Pain. 2013 Jan;154(1):110-118. doi: 10.1016/j.pain.2012.09.016. Epub 2012 Oct 5.
This article investigates the effects of postherpetic neuralgia (PHN) on resting-state brain activity utilizing arterial spin labeling (ASL) techniques. Features of static and dynamic cerebral blood flow (CBF) were analyzed to reflect the specific brain response to PHN pain. Eleven consecutive patients suffering from PHN and 11 age- and gender-matched control subjects underwent perfusion functional magnetic resonance imaging brain scanning during the resting state. Group comparison was conducted to detect the regions with significant changes of CBF in PHN patients. Then we chose those regions that were highly correlated with the self-reported pain intensity as "seeds" to calculate the functional connectivity of both groups. Absolute CBF values of these regions were also compared across PHN patients and control subjects. Significant increases in CBF of the patient group were observed in left striatum, right thalamus, left primary somatosensory cortex (S1), left insula, left amygdala, left primary somatomotor cortex, and left inferior parietal lobule. Significant decreases in CBF were mainly located in the frontal cortex. Regional CBF in the left caudate, left insula, left S1, and right thalamus was highly correlated with the pain intensity, and further comparison showed that the regional CBF in these regions is significantly higher in PHN groups. Functional connectivity results demonstrated that the reward circuitry involved in striatum, prefrontal cortex, amygdala, and parahippocampal gyrus and the circuitry among striatum, thalamus, and insula were highly correlated with each element in PHN patients. In addition, noninvasive brain perfusion imaging at rest may provide novel insights into the central mechanisms underlying PHN pain.

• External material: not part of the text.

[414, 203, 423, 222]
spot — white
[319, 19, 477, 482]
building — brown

本文利用动脉自旋标记(ASL)技术研究了疱疹后神经痛(PHN)对静息态脑活动的影响。分析了静态和动态脑血流(CBF)的特征,以反映特定的大脑对 PHN 疼痛的反应。11 名连续的 PHN 患者和 11 名年龄和性别匹配的对照组在静息状态下接受了灌注功能磁共振成像脑扫描。进行组间比较以检测 PHN 患者 CBF 变化明显的区域。然后,我们选择那些与自我报告的疼痛强度高度相关的区域作为“种子”,计算两组的功能连接。还比较了 PHN 患者和对照组这些区域的绝对 CBF 值。患者组的 CBF 显著增加区域为左侧纹状体、右侧丘脑、左侧初级体感皮层(S1)、左侧岛叶、左侧杏仁核、左侧初级运动皮层和左侧下顶叶。CBF 显著降低区域主要位于额叶。左侧尾状核、左侧岛叶、左侧 S1 和右侧丘脑的 CBF 与疼痛强度高度相关,进一步比较显示,这些区域的 CBF 在 PHN 组中显著升高。功能连接结果表明,涉及纹状体、前额叶皮质、杏仁核和海马旁回的奖励回路以及纹状体、丘脑和岛叶之间的回路与 PHN 患者的每个元素高度相关。此外,静息时的无创脑灌注成像可能为 PHN 疼痛的中枢机制提供新的见解。